▶ YOUR INSTRUCTIONS: Search each line below for "Study", then return the lines where it appears.

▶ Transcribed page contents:
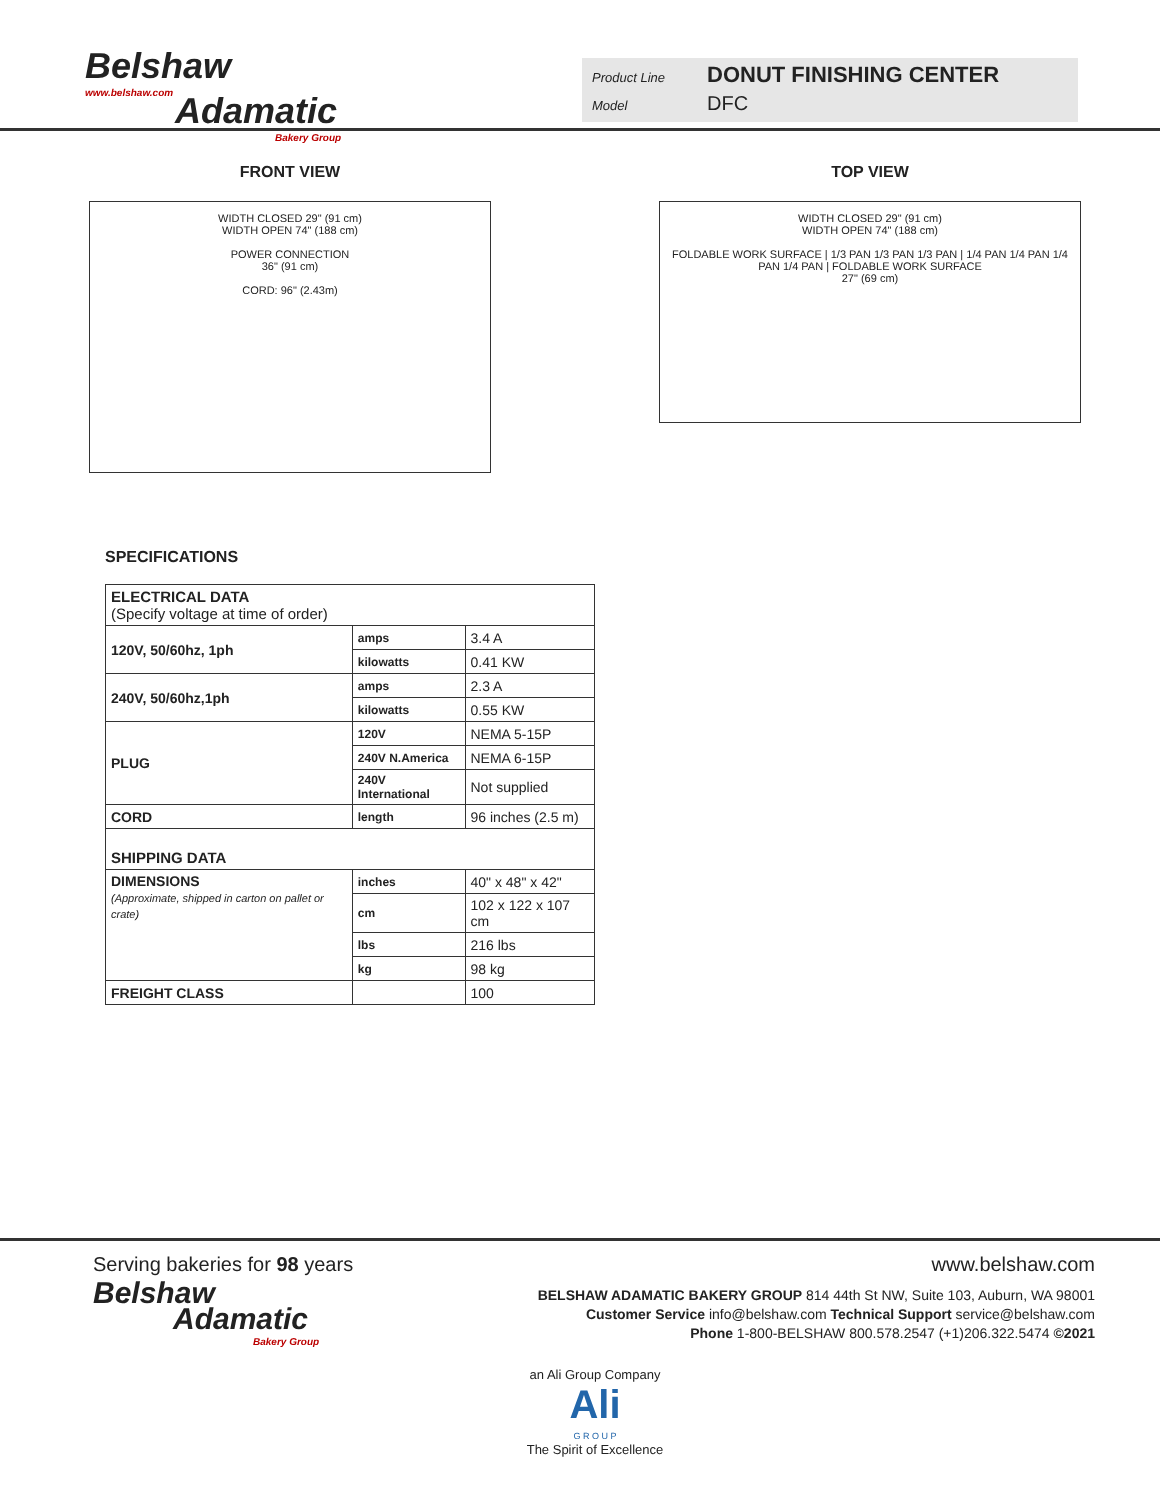Belshaw
www.belshaw.com
Adamatic
Bakery Group
Product Line DONUT FINISHING CENTER
Model DFC
FRONT VIEW
WIDTH CLOSED 29" (91 cm)
WIDTH OPEN 74" (188 cm)
POWER CONNECTION
36" (91 cm)
CORD: 96" (2.43m)
TOP VIEW
WIDTH CLOSED 29" (91 cm)
WIDTH OPEN 74" (188 cm)
FOLDABLE WORK SURFACE | 1/3 PAN 1/3 PAN 1/3 PAN | 1/4 PAN 1/4 PAN 1/4 PAN 1/4 PAN | FOLDABLE WORK SURFACE
27" (69 cm)
SPECIFICATIONS
| ELECTRICAL DATA (Specify voltage at time of order) | | |
| 120V, 50/60hz, 1ph | amps | 3.4 A |
| | kilowatts | 0.41 KW |
| 240V, 50/60hz,1ph | amps | 2.3 A |
| | kilowatts | 0.55 KW |
| PLUG | 120V | NEMA 5-15P |
| | 240V N.America | NEMA 6-15P |
| | 240V International | Not supplied |
| CORD | length | 96 inches (2.5 m) |
| SHIPPING DATA | | |
| DIMENSIONS (Approximate, shipped in carton on pallet or crate) | inches | 40" x 48" x 42" |
| | cm | 102 x 122 x 107 cm |
| | lbs | 216 lbs |
| | kg | 98 kg |
| FREIGHT CLASS | | 100 |
Serving bakeries for 98 years www.belshaw.com
Belshaw
Adamatic
Bakery Group
BELSHAW ADAMATIC BAKERY GROUP 814 44th St NW, Suite 103, Auburn, WA 98001
Customer Service info@belshaw.com Technical Support service@belshaw.com
Phone 1-800-BELSHAW 800.578.2547 (+1)206.322.5474 ©2021
an Ali Group Company
Ali
G R O U P
The Spirit of Excellence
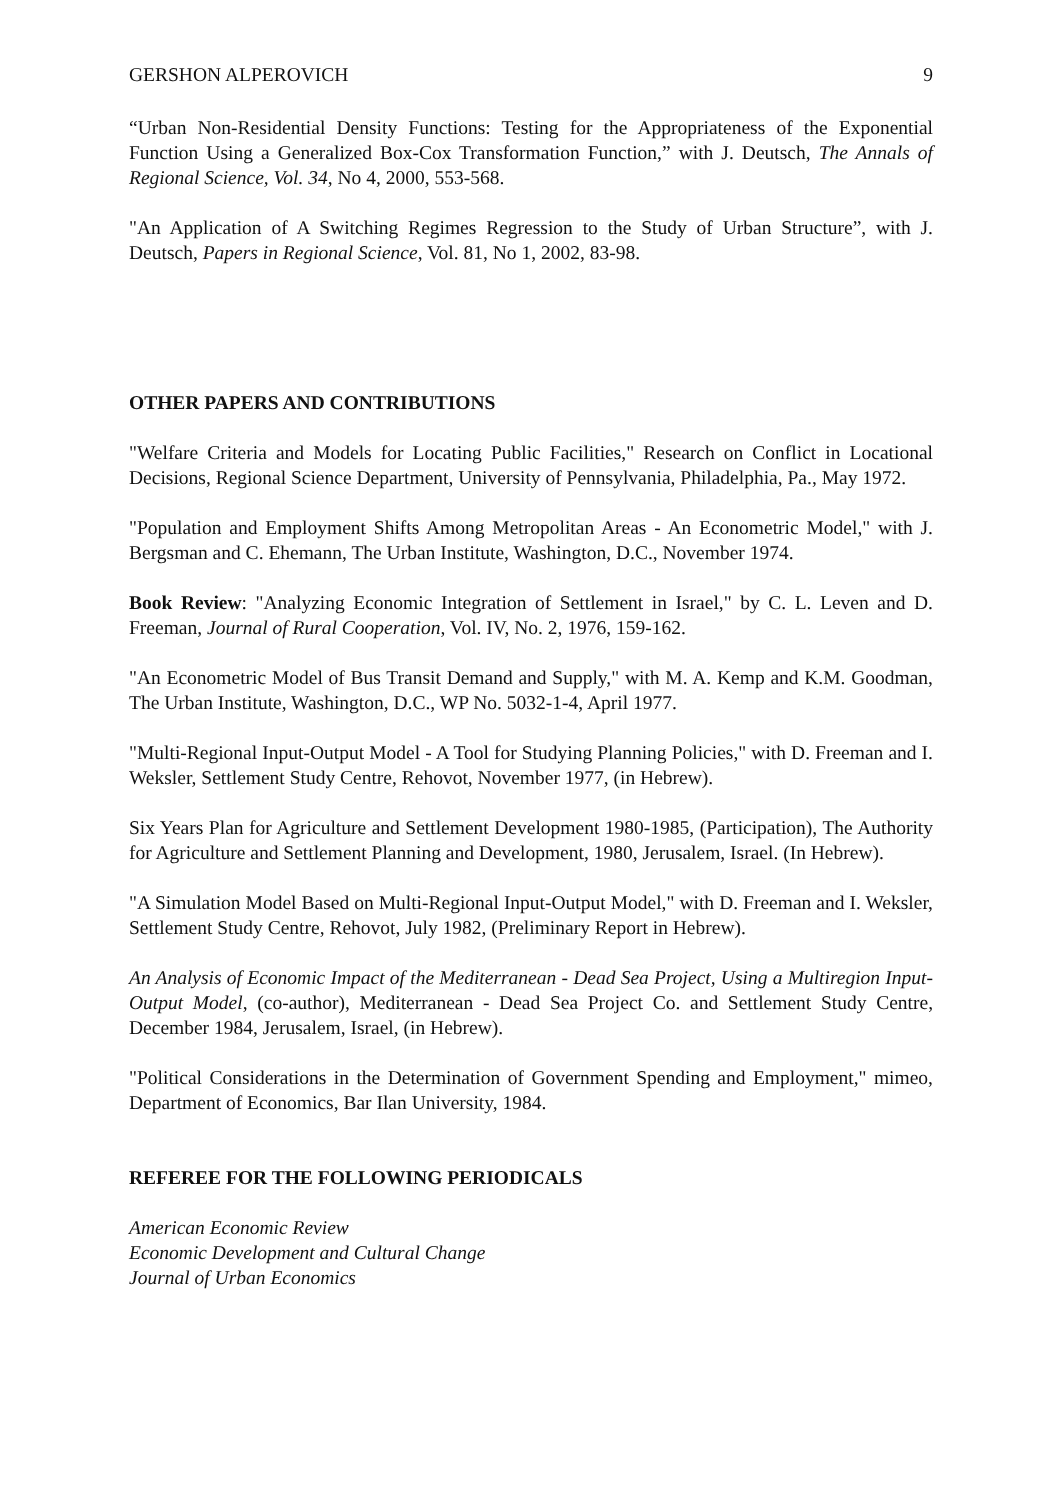GERSHON ALPEROVICH 9
“Urban Non-Residential Density Functions: Testing for the Appropriateness of the Exponential Function Using a Generalized Box-Cox Transformation Function,” with J. Deutsch, The Annals of Regional Science, Vol. 34, No 4, 2000, 553-568.
"An Application of A Switching Regimes Regression to the Study of Urban Structure”, with J. Deutsch, Papers in Regional Science, Vol. 81, No 1, 2002, 83-98.
OTHER PAPERS AND CONTRIBUTIONS
"Welfare Criteria and Models for Locating Public Facilities," Research on Conflict in Locational Decisions, Regional Science Department, University of Pennsylvania, Philadelphia, Pa., May 1972.
"Population and Employment Shifts Among Metropolitan Areas - An Econometric Model," with J. Bergsman and C. Ehemann, The Urban Institute, Washington, D.C., November 1974.
Book Review: "Analyzing Economic Integration of Settlement in Israel," by C. L. Leven and D. Freeman, Journal of Rural Cooperation, Vol. IV, No. 2, 1976, 159-162.
"An Econometric Model of Bus Transit Demand and Supply," with M. A. Kemp and K.M. Goodman, The Urban Institute, Washington, D.C., WP No. 5032-1-4, April 1977.
"Multi-Regional Input-Output Model - A Tool for Studying Planning Policies," with D. Freeman and I. Weksler, Settlement Study Centre, Rehovot, November 1977, (in Hebrew).
Six Years Plan for Agriculture and Settlement Development 1980-1985, (Participation), The Authority for Agriculture and Settlement Planning and Development, 1980, Jerusalem, Israel. (In Hebrew).
"A Simulation Model Based on Multi-Regional Input-Output Model," with D. Freeman and I. Weksler, Settlement Study Centre, Rehovot, July 1982, (Preliminary Report in Hebrew).
An Analysis of Economic Impact of the Mediterranean - Dead Sea Project, Using a Multiregion Input-Output Model, (co-author), Mediterranean - Dead Sea Project Co. and Settlement Study Centre, December 1984, Jerusalem, Israel, (in Hebrew).
"Political Considerations in the Determination of Government Spending and Employment," mimeo, Department of Economics, Bar Ilan University, 1984.
REFEREE FOR THE FOLLOWING PERIODICALS
American Economic Review
Economic Development and Cultural Change
Journal of Urban Economics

▶ WORKED SOLUTION:
"An Application of A Switching Regimes Regression to the Study of Urban Structure”, with J. Deutsch, Papers in Regional Science, Vol. 81, No 1, 2002, 83-98.
"Multi-Regional Input-Output Model - A Tool for Studying Planning Policies," with D. Freeman and I. Weksler, Settlement Study Centre, Rehovot, November 1977, (in Hebrew).
"A Simulation Model Based on Multi-Regional Input-Output Model," with D. Freeman and I. Weksler, Settlement Study Centre, Rehovot, July 1982, (Preliminary Report in Hebrew).
An Analysis of Economic Impact of the Mediterranean - Dead Sea Project, Using a Multiregion Input-Output Model, (co-author), Mediterranean - Dead Sea Project Co. and Settlement Study Centre, December 1984, Jerusalem, Israel, (in Hebrew).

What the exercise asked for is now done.